So stark steigen die Beiträge für die gesetzliche Krankenkasse, laut DAK-Studie

Bis 2035 könnten die Beiträge der verschiedenen Versicherungszweige insgesamt um 7,5 Punkte auf 48,6 Prozent steigen, wie die der Deutschen Presse-Agentur vorliegende Studie zeigt. - Copyright: picture alliance / CHROMORANGE | Udo Herrmann
Bis 2035 könnten die Beiträge der verschiedenen Versicherungszweige insgesamt um 7,5 Punkte auf 48,6 Prozent steigen, wie die der Deutschen Presse-Agentur vorliegende Studie zeigt. (Bild: picture alliance / CHROMORANGE | Udo Herrmann)

Den Angestellten und Arbeitgebern in Deutschland drohen in den kommenden Jahren nach einer neuen Studie stark steigende Kassenbeiträge. Bis 2035 könnten die Beiträge der verschiedenen Versicherungszweige insgesamt um 7,5 Punkte auf 48,6 Prozent steigen. Das zeigt eine Studie, die der Deutschen Presse-Agentur vorliegt.

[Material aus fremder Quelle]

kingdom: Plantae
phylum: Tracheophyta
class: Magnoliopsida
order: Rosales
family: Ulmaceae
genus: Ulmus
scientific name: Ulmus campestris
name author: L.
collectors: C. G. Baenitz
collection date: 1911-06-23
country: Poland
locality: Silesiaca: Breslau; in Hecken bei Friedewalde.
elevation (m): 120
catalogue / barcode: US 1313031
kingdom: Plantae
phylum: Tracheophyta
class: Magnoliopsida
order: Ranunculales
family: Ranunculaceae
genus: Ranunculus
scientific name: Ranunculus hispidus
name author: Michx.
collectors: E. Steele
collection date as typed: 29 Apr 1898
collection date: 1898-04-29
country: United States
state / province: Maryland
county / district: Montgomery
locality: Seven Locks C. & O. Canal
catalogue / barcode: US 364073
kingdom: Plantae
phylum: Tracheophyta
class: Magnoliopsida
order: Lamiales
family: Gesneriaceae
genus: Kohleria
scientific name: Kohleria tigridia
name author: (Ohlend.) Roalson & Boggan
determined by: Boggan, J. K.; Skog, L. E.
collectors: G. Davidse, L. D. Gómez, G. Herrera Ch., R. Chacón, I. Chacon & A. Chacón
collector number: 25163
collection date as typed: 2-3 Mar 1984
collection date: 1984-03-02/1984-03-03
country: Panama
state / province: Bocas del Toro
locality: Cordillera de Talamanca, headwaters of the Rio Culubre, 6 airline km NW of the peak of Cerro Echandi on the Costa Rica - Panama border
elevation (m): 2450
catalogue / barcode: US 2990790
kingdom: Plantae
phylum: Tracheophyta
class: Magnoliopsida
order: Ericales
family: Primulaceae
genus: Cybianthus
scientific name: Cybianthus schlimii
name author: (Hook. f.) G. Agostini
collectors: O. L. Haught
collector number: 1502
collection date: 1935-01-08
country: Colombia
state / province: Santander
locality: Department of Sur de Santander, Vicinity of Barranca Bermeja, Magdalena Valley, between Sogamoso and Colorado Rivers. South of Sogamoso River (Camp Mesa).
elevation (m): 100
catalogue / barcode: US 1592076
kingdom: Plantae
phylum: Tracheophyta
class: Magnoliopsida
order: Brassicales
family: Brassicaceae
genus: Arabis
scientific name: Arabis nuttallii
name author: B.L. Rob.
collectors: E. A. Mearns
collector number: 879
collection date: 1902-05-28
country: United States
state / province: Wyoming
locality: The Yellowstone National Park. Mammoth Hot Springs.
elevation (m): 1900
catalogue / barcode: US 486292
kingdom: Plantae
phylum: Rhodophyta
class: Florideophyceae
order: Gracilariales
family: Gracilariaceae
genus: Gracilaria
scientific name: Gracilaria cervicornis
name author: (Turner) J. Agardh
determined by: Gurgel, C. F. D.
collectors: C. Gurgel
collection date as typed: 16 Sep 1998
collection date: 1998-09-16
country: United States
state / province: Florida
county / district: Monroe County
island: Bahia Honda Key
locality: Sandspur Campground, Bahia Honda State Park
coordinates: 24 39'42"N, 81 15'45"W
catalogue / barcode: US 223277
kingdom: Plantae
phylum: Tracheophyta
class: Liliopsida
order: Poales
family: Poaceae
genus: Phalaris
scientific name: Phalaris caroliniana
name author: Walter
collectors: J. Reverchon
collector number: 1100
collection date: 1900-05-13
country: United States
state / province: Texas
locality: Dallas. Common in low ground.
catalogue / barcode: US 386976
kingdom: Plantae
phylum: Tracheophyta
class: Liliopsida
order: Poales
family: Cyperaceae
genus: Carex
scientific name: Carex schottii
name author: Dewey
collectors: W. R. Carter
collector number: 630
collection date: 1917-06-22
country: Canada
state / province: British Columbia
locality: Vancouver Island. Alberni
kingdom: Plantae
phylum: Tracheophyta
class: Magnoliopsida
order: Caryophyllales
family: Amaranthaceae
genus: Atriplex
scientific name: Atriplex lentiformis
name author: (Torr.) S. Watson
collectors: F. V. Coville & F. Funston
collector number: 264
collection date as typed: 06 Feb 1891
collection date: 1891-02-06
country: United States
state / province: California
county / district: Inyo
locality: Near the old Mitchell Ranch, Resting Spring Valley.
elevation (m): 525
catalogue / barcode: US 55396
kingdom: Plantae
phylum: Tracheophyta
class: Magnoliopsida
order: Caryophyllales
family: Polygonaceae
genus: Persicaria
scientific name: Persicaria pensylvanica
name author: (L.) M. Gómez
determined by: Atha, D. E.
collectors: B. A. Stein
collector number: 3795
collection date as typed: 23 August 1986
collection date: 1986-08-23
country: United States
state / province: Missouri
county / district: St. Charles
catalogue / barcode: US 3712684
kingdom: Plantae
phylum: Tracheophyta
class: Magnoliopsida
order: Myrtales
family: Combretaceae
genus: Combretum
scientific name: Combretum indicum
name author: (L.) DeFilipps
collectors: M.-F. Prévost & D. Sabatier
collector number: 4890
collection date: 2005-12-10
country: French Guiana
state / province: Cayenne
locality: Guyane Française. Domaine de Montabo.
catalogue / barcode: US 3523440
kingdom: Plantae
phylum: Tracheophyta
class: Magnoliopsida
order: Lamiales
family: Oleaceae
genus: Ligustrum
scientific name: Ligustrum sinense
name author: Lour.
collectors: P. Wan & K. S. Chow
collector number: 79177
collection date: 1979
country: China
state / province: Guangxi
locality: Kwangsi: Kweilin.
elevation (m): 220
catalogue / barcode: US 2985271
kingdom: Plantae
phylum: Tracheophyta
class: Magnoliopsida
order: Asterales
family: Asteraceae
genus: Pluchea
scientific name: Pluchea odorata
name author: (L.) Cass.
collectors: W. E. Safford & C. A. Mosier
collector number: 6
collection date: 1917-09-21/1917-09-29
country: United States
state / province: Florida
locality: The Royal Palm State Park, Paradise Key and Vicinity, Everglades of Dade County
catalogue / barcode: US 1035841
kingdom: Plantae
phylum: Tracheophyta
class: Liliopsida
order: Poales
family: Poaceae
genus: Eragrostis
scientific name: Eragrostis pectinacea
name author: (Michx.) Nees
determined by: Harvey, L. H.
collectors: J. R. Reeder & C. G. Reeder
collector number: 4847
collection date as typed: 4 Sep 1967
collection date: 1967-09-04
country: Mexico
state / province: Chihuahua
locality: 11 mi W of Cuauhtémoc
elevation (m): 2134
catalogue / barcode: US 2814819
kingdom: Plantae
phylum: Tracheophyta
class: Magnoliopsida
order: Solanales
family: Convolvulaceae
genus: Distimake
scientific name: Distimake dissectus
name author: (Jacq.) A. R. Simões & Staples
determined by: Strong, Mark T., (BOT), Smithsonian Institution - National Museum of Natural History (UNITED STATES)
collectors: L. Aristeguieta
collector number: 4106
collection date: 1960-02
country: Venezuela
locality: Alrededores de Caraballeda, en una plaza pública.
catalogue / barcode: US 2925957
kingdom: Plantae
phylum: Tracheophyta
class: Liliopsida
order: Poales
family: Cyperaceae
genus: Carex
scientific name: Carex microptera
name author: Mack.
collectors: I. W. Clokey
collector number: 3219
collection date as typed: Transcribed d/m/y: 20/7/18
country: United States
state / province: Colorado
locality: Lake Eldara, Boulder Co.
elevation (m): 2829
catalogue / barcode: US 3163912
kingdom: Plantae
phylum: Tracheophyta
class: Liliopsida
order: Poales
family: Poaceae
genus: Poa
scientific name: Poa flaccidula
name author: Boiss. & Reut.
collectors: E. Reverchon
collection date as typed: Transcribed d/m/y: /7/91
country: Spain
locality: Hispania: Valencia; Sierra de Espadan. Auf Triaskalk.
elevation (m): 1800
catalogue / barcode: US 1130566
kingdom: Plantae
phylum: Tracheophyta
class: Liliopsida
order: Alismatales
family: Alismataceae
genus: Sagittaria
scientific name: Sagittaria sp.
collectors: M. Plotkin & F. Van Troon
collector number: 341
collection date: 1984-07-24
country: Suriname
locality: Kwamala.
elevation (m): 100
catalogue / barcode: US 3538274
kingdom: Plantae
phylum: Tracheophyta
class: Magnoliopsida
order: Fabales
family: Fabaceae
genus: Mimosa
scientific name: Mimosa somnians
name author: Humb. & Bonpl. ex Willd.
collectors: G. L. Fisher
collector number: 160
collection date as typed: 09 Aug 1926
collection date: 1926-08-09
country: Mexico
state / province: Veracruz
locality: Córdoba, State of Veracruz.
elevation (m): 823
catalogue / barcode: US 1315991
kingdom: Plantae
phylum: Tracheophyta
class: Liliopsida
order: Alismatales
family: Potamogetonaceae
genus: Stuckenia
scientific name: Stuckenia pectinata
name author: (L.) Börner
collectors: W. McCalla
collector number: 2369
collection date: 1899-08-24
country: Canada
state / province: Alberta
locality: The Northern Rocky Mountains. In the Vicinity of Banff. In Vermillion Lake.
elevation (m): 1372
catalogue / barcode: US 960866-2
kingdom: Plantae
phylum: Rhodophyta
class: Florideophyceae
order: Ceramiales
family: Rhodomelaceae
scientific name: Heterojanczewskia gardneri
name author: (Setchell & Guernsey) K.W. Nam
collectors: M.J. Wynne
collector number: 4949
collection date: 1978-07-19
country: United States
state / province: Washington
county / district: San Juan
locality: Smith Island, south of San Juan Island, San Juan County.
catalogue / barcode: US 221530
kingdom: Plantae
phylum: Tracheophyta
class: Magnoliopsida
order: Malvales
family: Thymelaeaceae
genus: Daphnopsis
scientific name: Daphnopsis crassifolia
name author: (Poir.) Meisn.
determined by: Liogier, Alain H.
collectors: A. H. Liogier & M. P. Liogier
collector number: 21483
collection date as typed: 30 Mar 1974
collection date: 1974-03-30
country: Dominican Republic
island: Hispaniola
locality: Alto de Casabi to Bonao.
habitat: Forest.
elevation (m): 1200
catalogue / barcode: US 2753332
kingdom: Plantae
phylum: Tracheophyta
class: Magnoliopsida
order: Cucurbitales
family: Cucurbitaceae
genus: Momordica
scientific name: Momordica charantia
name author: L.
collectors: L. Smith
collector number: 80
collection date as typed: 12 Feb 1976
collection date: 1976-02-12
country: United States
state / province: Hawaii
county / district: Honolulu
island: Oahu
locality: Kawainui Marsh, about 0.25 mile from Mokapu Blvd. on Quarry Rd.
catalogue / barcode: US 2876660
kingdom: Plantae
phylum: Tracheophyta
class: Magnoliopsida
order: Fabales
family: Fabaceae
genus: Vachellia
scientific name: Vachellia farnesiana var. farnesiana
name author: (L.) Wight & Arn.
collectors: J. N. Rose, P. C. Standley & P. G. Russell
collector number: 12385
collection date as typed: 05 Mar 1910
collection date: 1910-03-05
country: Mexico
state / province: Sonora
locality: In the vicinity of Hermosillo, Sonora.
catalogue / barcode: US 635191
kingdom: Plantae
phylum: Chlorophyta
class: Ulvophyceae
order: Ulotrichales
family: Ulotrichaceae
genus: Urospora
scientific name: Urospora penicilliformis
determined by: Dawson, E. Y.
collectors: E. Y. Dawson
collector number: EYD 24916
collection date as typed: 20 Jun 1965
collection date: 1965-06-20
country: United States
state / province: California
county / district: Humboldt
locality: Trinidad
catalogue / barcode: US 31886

Das Berliner IGES-Institut hatte im Auftrag der Krankenkasse DAK-Gesundheit die Beitragsentwicklung bei der Renten-, Kranken-, Pflege- und Arbeitslosenversicherung berechnet. Und zusammengefasst, wie sie aus heutiger Sicht naheliegend erscheint.

Das Ergebnis: Auf Beitragszahler kommt demnach allein in der gesetzlichen Krankenversicherung in den nächsten zehn Jahren ein Beitragssprung von 16,3 auf 19,3 Prozent zu.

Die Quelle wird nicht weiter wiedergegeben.